LISTED RECORDS
---*---

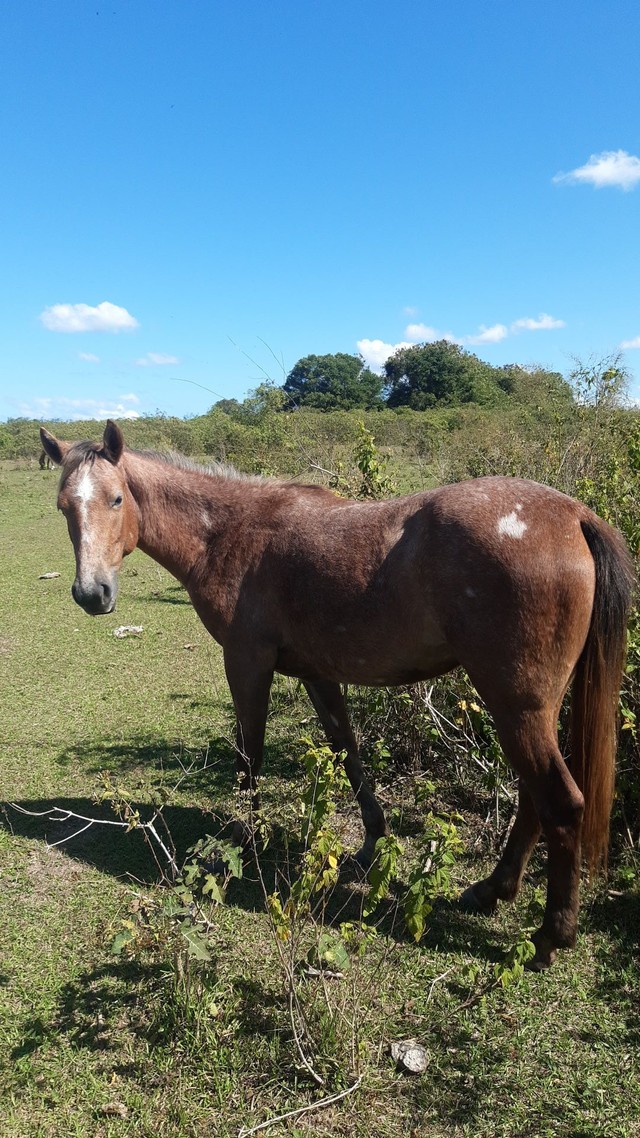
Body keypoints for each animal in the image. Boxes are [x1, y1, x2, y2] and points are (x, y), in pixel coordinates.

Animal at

---*---

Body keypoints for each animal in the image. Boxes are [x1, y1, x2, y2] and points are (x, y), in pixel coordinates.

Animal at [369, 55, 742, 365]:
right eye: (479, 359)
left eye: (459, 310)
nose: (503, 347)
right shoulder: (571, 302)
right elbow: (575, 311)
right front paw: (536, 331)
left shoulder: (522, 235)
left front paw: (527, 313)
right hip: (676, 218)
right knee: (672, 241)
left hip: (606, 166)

---*---

WHAT TO DO
The reply should consist solely of the lines above from the one that has "right front paw: (536, 331)" through the one that has "left hip: (606, 166)", reproduced exactly.

RESPONSE TO THE EXERCISE
right front paw: (536, 331)
left shoulder: (522, 235)
left front paw: (527, 313)
right hip: (676, 218)
right knee: (672, 241)
left hip: (606, 166)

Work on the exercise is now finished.